In today’s society, the traditional marketing funnels and channels have gone out the window. Throughout the past decade, the rise of social media has changed the way that consumers gain and share information about brands, products, and experiences. McKinsey’s new interpretation of the traditional marketing funnel illustrates a cyclical and more current consumer purchase decision journey.

Social media has an impact on all six of those decision stages, however it is the Advocate stage that should be monitored closely. Consumers can become both positive and negative advocates of your brand, and through social media, that message can spread like wildfire. One person’s opinion can be seen by their numerous friends or followers, which can then be shared among even more people, creating a ripple effect across the digital universe. Savvy consumers increasingly rely on social media to gain information about a subject because it is more truthful and unfiltered than going to a brand’s website where the message can be skewed and altered to benefit the brand. Therefore, when someone posts about your brand on a social media website it can have profound effects on all stages of the customer decision journey. One bad review can take your brand out of a consumer’s consideration set, and can prevent a sale from being made.

As Brian Solis explains, this is why it is so important to listen to your consumers and to have a strategy for responding to them.

He notes that younger consumers are posting their initial gut reactions to Twitter or Facebook before even searching for solutions for their problems.
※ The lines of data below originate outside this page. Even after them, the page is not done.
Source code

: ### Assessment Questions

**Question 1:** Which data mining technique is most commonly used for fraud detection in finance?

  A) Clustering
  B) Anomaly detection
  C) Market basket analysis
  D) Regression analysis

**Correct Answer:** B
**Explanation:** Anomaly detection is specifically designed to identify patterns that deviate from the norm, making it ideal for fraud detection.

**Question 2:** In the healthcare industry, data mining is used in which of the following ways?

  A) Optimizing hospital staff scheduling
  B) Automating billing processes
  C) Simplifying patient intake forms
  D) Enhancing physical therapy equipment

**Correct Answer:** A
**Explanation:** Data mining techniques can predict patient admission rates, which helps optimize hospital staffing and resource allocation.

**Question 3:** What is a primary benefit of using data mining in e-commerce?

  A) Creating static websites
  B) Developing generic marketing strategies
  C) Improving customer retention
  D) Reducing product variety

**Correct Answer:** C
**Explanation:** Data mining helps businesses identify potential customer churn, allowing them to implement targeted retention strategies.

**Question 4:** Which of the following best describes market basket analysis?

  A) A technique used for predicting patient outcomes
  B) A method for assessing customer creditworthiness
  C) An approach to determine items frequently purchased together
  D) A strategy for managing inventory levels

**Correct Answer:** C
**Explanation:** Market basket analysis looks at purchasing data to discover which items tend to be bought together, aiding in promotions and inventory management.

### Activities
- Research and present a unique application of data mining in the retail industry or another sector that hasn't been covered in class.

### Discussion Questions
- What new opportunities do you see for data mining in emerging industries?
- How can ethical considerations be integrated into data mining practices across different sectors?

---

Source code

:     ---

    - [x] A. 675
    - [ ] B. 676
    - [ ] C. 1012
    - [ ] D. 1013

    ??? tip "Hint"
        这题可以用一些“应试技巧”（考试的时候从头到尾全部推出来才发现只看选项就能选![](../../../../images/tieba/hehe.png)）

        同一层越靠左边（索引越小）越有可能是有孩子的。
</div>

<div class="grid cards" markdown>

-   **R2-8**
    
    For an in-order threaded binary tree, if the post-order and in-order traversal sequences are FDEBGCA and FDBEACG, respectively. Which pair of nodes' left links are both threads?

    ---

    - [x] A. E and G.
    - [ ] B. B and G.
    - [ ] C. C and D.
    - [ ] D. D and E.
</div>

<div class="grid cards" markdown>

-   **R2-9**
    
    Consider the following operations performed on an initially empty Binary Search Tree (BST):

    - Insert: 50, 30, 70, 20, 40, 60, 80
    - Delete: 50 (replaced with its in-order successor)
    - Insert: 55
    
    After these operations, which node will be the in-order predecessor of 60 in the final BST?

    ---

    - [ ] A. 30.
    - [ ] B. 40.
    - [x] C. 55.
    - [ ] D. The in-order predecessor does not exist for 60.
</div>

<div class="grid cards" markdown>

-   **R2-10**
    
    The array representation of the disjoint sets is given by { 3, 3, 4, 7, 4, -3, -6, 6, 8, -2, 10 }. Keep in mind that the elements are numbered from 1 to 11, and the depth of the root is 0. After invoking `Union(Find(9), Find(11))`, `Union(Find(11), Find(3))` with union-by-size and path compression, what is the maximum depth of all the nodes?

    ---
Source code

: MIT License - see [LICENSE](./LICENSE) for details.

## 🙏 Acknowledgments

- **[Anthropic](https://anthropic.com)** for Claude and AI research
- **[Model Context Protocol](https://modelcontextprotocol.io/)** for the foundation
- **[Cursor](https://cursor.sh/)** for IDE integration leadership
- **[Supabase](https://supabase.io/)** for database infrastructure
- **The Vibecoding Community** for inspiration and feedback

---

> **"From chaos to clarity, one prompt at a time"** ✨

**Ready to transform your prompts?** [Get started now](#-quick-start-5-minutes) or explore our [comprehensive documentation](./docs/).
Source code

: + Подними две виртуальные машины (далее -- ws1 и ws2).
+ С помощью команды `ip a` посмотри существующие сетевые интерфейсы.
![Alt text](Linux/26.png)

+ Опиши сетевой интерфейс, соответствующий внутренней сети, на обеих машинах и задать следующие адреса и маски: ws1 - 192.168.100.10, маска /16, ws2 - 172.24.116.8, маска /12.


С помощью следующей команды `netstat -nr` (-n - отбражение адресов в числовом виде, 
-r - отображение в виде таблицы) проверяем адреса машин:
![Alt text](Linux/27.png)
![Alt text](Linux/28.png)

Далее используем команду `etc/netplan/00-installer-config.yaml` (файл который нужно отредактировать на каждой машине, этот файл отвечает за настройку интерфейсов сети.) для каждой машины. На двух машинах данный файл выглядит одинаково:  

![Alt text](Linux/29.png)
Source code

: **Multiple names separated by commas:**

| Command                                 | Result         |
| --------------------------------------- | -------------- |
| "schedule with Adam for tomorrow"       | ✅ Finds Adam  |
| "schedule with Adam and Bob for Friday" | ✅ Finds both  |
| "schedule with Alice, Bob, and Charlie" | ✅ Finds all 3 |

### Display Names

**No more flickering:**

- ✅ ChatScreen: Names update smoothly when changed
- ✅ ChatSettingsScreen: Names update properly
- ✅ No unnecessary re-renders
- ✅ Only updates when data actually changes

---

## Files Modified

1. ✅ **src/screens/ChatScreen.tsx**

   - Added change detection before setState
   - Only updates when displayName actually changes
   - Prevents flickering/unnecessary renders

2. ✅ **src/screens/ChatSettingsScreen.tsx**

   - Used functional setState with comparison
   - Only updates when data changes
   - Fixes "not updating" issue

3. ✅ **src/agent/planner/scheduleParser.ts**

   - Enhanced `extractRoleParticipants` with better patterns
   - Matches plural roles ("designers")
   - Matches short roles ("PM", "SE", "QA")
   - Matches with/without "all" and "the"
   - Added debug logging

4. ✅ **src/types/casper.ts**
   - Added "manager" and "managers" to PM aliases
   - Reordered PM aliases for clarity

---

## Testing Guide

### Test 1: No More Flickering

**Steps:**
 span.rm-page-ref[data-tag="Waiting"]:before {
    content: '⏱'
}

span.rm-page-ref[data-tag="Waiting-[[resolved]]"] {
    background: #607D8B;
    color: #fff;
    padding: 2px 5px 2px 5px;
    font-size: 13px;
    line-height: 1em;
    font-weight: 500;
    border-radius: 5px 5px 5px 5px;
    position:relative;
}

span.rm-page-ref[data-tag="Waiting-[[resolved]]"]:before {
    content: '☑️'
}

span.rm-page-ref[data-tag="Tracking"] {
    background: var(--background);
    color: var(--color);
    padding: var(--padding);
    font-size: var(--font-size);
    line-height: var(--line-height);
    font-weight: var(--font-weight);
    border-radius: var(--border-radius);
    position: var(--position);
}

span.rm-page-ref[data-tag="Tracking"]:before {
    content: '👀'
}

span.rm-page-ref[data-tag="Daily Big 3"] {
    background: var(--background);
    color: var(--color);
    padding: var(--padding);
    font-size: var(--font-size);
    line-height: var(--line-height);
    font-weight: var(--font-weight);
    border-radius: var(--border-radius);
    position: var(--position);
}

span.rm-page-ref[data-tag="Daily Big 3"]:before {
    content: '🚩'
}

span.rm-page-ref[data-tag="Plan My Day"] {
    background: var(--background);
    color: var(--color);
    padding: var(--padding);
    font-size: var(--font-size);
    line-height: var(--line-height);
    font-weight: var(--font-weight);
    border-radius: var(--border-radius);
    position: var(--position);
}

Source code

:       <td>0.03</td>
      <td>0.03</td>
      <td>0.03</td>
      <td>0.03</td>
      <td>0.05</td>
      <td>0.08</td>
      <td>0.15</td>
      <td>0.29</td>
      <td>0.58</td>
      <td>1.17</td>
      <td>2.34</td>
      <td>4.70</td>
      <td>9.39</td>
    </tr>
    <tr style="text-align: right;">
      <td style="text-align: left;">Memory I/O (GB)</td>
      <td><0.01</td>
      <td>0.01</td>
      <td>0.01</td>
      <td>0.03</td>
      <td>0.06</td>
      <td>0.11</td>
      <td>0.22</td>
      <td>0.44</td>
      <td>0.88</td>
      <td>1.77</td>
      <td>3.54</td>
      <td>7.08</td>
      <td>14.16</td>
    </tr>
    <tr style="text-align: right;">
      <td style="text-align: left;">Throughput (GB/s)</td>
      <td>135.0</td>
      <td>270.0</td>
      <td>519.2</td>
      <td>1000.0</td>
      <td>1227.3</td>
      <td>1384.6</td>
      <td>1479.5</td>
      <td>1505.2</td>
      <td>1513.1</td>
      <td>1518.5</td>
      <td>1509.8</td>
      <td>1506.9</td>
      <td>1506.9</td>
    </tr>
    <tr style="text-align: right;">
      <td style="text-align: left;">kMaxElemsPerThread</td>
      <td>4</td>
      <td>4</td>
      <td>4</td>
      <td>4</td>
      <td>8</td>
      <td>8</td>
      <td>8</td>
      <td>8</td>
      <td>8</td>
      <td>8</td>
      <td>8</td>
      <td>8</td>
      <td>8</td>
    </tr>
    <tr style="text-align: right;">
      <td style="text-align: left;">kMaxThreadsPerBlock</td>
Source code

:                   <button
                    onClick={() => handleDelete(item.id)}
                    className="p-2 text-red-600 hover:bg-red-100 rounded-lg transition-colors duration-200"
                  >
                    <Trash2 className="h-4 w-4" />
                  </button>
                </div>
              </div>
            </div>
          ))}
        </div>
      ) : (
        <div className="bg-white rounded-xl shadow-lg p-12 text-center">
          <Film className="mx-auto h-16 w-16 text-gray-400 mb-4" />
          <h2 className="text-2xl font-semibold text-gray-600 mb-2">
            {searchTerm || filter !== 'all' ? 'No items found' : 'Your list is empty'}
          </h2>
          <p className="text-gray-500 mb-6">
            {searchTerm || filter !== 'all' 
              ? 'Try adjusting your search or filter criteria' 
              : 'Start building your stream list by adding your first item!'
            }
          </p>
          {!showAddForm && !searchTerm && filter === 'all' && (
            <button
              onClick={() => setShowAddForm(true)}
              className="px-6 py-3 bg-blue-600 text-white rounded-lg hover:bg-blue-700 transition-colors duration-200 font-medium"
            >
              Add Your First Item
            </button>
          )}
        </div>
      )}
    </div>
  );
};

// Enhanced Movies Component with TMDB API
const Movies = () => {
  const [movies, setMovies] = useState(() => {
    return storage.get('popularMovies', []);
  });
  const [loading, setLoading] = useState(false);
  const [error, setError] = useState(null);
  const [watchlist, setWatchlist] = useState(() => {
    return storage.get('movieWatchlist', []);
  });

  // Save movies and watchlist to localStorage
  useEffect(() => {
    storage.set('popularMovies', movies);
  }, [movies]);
This is problematic and he uses this point to support his call for brands to monitor online conversations about their brand and create a “triage” protocol.

If a dissatisfied consumer posts a negative comment about your brand on social media, a good monitoring system will be able to put the fire out before it gets out of hand and spreads. A successful “triage” system will be able to possibly get the dissatisfied individual to reconsider their opinions of the brand and try purchasing again, and prevent any further damage to the brand. More importantly, even if the problem cannot be entirely fixed, at least the consumer knows that the brand is listening and cares about them. A good example of a Social Media triage system was created by the Altimeter Group and can be found here.

Although very important, implementing a monitoring system isn’t all about PR. Monitoring can be used to gain further insights about consumers and the way they interact with your brand, identify trends, and ensure that the intended marketing messages are effective at reaching their goals.

Successful brands will need to implement some sort of social media monitoring system to remain competitive and to prevent any detrimental PR effects. After all, no one wants to be United Airlines…who breaks guitars.